* AIM OF THE TASK *
Find the word "covered" in the listing below, then return every line it appears in.

BEGIN

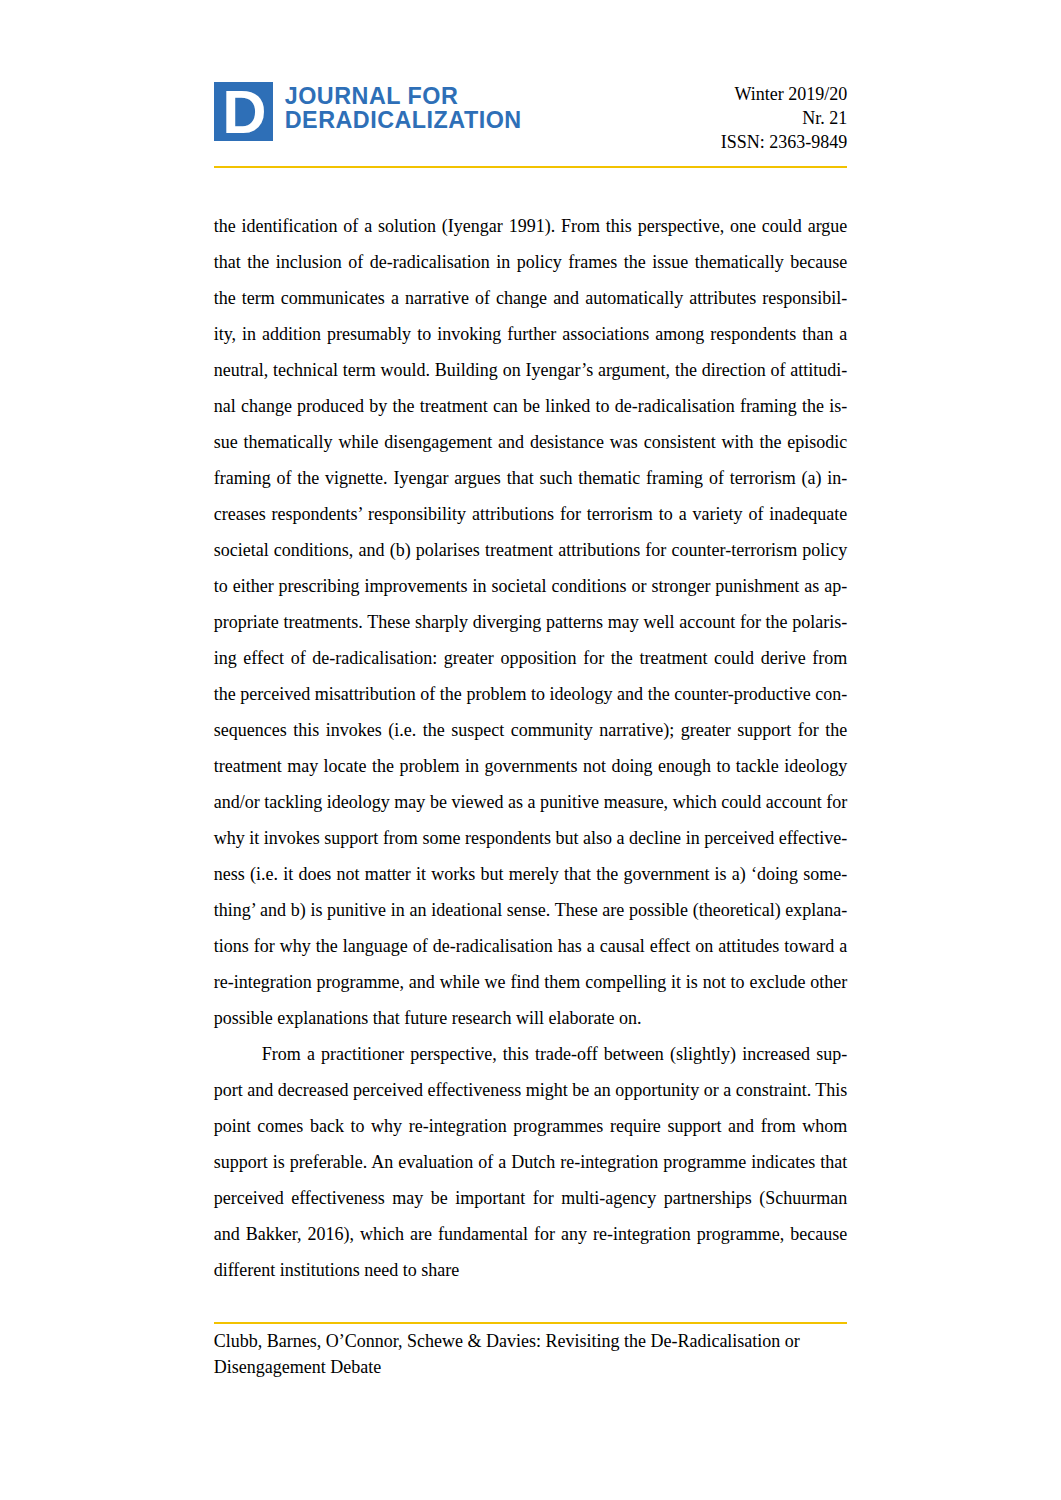D
JOURNAL FOR DERADICALIZATION
Winter 2019/20
Nr. 21
ISSN: 2363-9849
the identification of a solution (Iyengar 1991). From this perspective, one could argue that the inclusion of de-radicalisation in policy frames the issue thematically because the term communicates a narrative of change and automatically attributes responsibility, in addition presumably to invoking further associations among respondents than a neutral, technical term would. Building on Iyengar’s argument, the direction of attitudinal change produced by the treatment can be linked to de-radicalisation framing the issue thematically while disengagement and desistance was consistent with the episodic framing of the vignette. Iyengar argues that such thematic framing of terrorism (a) increases respondents’ responsibility attributions for terrorism to a variety of inadequate societal conditions, and (b) polarises treatment attributions for counter-terrorism policy to either prescribing improvements in societal conditions or stronger punishment as appropriate treatments. These sharply diverging patterns may well account for the polarising effect of de-radicalisation: greater opposition for the treatment could derive from the perceived misattribution of the problem to ideology and the counter-productive consequences this invokes (i.e. the suspect community narrative); greater support for the treatment may locate the problem in governments not doing enough to tackle ideology and/or tackling ideology may be viewed as a punitive measure, which could account for why it invokes support from some respondents but also a decline in perceived effectiveness (i.e. it does not matter it works but merely that the government is a) ‘doing something’ and b) is punitive in an ideational sense. These are possible (theoretical) explanations for why the language of de-radicalisation has a causal effect on attitudes toward a re-integration programme, and while we find them compelling it is not to exclude other possible explanations that future research will elaborate on.
From a practitioner perspective, this trade-off between (slightly) increased support and decreased perceived effectiveness might be an opportunity or a constraint. This point comes back to why re-integration programmes require support and from whom support is preferable. An evaluation of a Dutch re-integration programme indicates that perceived effectiveness may be important for multi-agency partnerships (Schuurman and Bakker, 2016), which are fundamental for any re-integration programme, because different institutions need to share
104
Clubb, Barnes, O’Connor, Schewe & Davies: Revisiting the De-Radicalisation or Disengagement Debate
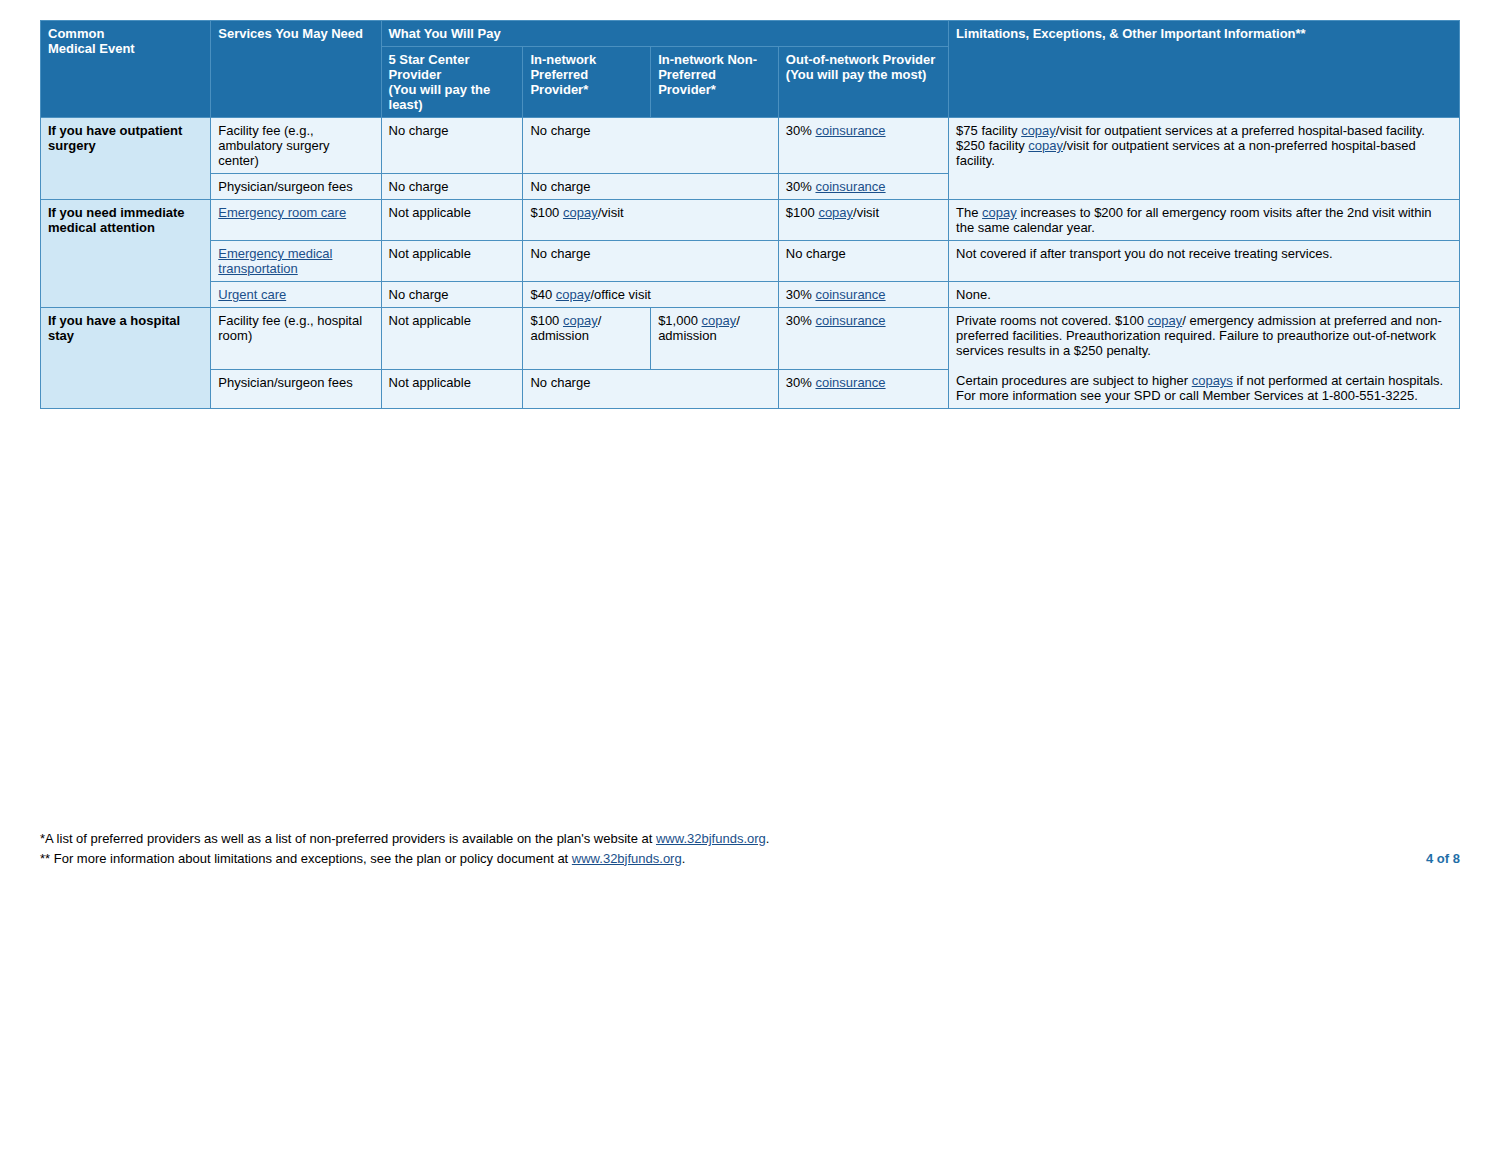| Common Medical Event | Services You May Need | What You Will Pay | Limitations, Exceptions, & Other Important Information** |
| --- | --- | --- | --- |
| 5 Star Center Provider (You will pay the least) | In-network Preferred Provider* | In-network Non-Preferred Provider* | Out-of-network Provider (You will pay the most) |
| If you have outpatient surgery | Facility fee (e.g., ambulatory surgery center) | No charge | No charge | 30% coinsurance | $75 facility copay /visit for outpatient services at a preferred hospital-based facility. $250 facility copay /visit for outpatient services at a non-preferred hospital-based facility. |
| Physician/surgeon fees | No charge | No charge | 30% coinsurance |
| If you need immediate medical attention | Emergency room care | Not applicable | $100 copay /visit | $100 copay /visit | The copay increases to $200 for all emergency room visits after the 2nd visit within the same calendar year. |
| Emergency medical transportation | Not applicable | No charge | No charge | Not covered if after transport you do not receive treating services. |
| Urgent care | No charge | $40 copay /office visit | 30% coinsurance | None. |
| If you have a hospital stay | Facility fee (e.g., hospital room) | Not applicable | $100 copay / admission | $1,000 copay / admission | 30% coinsurance | Private rooms not covered. $100 copay / emergency admission at preferred and non-preferred facilities. Preauthorization required. Failure to preauthorize out-of-network services results in a $250 penalty. Certain procedures are subject to higher copays if not performed at certain hospitals. For more information see your SPD or call Member Services at 1-800-551-3225. |
| Physician/surgeon fees | Not applicable | No charge | 30% coinsurance |
*A list of preferred providers as well as a list of non-preferred providers is available on the plan's website at www.32bjfunds.org.
** For more information about limitations and exceptions, see the plan or policy document at www.32bjfunds.org. 4 of 8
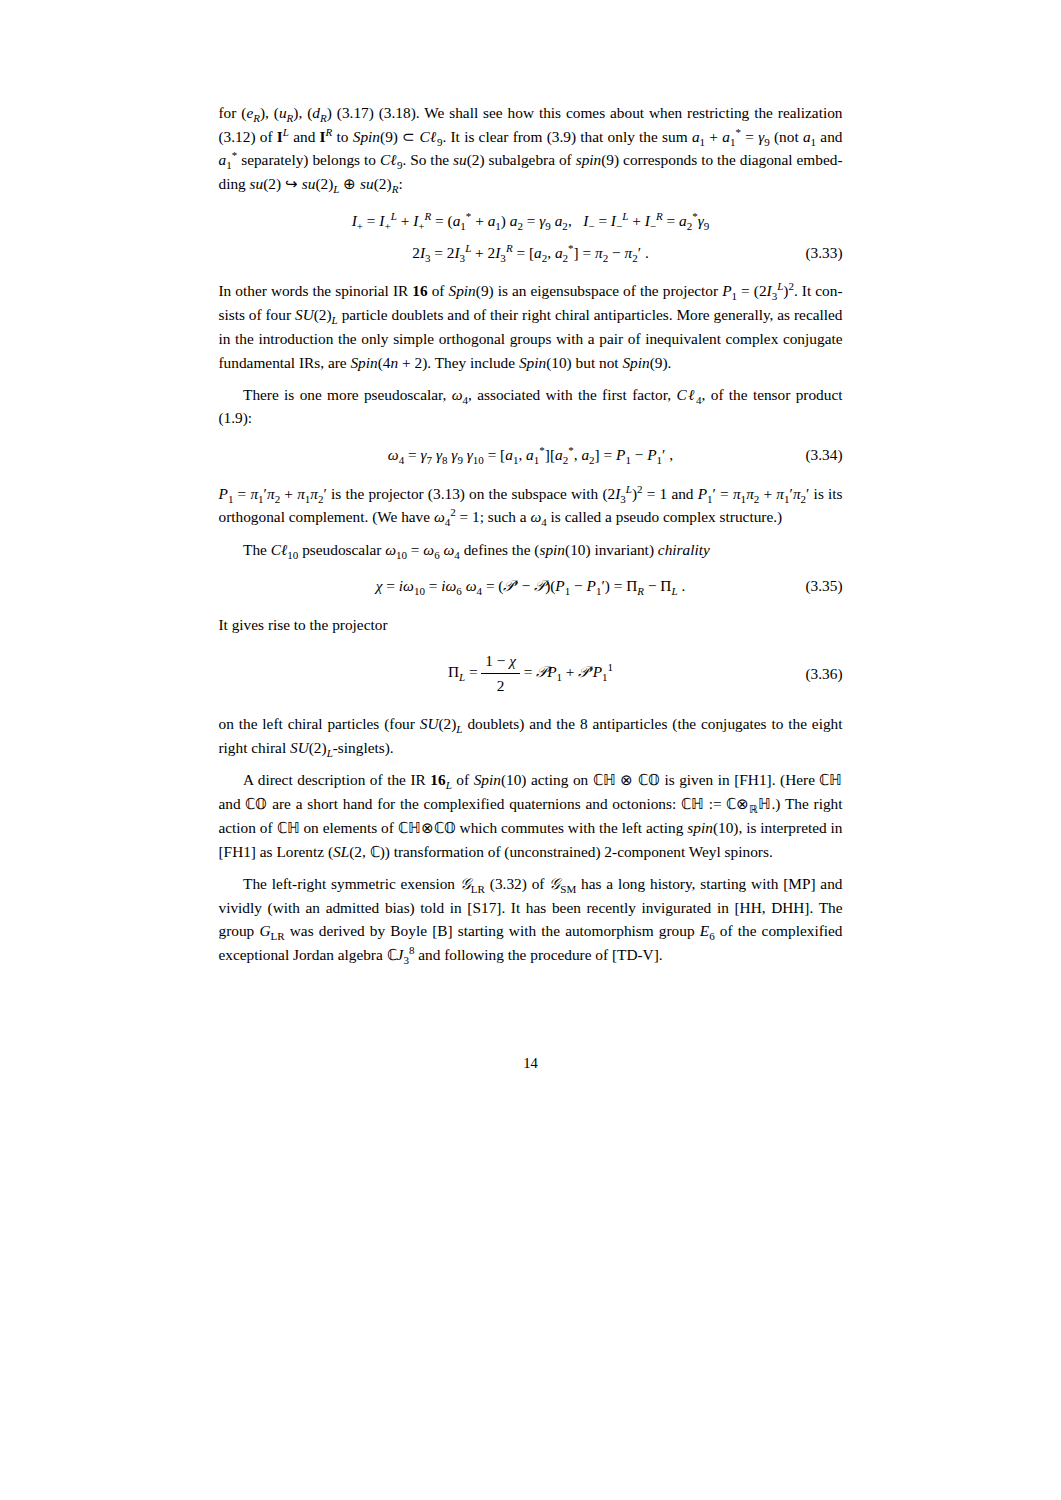for (eR), (uR), (dR) (3.17) (3.18). We shall see how this comes about when restricting the realization (3.12) of IL and IR to Spin(9) ⊂ Cℓ9. It is clear from (3.9) that only the sum a1 + a1* = γ9 (not a1 and a1* separately) belongs to Cℓ9. So the su(2) subalgebra of spin(9) corresponds to the diagonal embedding su(2) ↪ su(2)L ⊕ su(2)R:
I+ = I+L + I+R = (a1* + a1) a2 = γ9 a2, I− = I−L + I−R = a2*γ9 2I3 = 2I3L + 2I3R = [a2, a2*] = π2 − π2′ .(3.33)
In other words the spinorial IR 16 of Spin(9) is an eigensubspace of the projector P1 = (2I3L)2. It consists of four SU(2)L particle doublets and of their right chiral antiparticles. More generally, as recalled in the introduction the only simple orthogonal groups with a pair of inequivalent complex conjugate fundamental IRs, are Spin(4n + 2). They include Spin(10) but not Spin(9).
There is one more pseudoscalar, ω4, associated with the first factor, Cℓ4, of the tensor product (1.9):
ω4 = γ7 γ8 γ9 γ10 = [a1, a1*][a2*, a2] = P1 − P1′ ,(3.34)
P1 = π1′π2 + π1π2′ is the projector (3.13) on the subspace with (2I3L)2 = 1 and P1′ = π1π2 + π1′π2′ is its orthogonal complement. (We have ω42 = 1; such a ω4 is called a pseudo complex structure.)
The Cℓ10 pseudoscalar ω10 = ω6 ω4 defines the (spin(10) invariant) chirality
χ = iω10 = iω6 ω4 = (𝒫′ − 𝒫)(P1 − P1′) = ΠR − ΠL .(3.35)
It gives rise to the projector
ΠL = 1 − χ 2 = 𝒫P1 + 𝒫′P11(3.36)
on the left chiral particles (four SU(2)L doublets) and the 8 antiparticles (the conjugates to the eight right chiral SU(2)L-singlets).
A direct description of the IR 16L of Spin(10) acting on ℂℍ ⊗ ℂ𝕆 is given in [FH1]. (Here ℂℍ and ℂ𝕆 are a short hand for the complexified quaternions and octonions: ℂℍ := ℂ⊗ℝℍ.) The right action of ℂℍ on elements of ℂℍ⊗ℂ𝕆 which commutes with the left acting spin(10), is interpreted in [FH1] as Lorentz (SL(2, ℂ)) transformation of (unconstrained) 2-component Weyl spinors.
The left-right symmetric exension 𝒢LR (3.32) of 𝒢SM has a long history, starting with [MP] and vividly (with an admitted bias) told in [S17]. It has been recently invigurated in [HH, DHH]. The group GLR was derived by Boyle [B] starting with the automorphism group E6 of the complexified exceptional Jordan algebra ℂJ38 and following the procedure of [TD-V].
14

END

* EXERCISE OUTPUT *
| Emergency medical transportation | Not applicable | No charge | No charge | Not covered if after transport you do not receive treating services. |
| If you have a hospital stay | Facility fee (e.g., hospital room) | Not applicable | $100 copay / admission | $1,000 copay / admission | 30% coinsurance | Private rooms not covered. $100 copay / emergency admission at preferred and non-preferred facilities. Preauthorization required. Failure to preauthorize out-of-network services results in a $250 penalty. Certain procedures are subject to higher copays if not performed at certain hospitals. For more information see your SPD or call Member Services at 1-800-551-3225. |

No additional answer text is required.